--- Exercise prompt ---
Collect the lines of the entries where "algérien" shows up.

*** Opening of Provided data ***

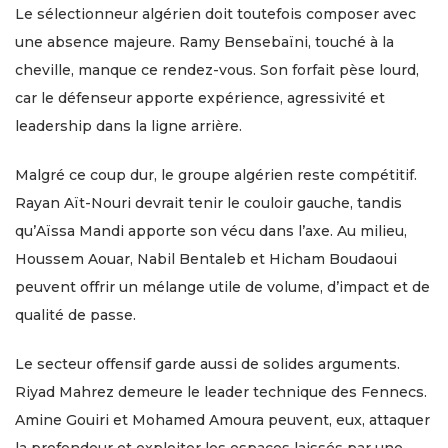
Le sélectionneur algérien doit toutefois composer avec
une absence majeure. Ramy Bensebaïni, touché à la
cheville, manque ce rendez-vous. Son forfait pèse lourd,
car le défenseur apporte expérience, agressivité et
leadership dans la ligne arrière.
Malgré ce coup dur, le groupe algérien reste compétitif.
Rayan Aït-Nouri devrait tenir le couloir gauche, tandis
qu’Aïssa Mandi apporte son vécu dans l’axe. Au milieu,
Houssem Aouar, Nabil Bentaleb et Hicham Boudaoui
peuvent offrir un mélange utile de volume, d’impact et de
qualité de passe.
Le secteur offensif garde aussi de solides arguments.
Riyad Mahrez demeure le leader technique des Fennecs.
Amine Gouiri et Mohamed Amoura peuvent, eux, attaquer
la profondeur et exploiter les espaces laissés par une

*** Close of Provided data ***

--- Solution below ---
Le sélectionneur algérien doit toutefois composer avec
Malgré ce coup dur, le groupe algérien reste compétitif.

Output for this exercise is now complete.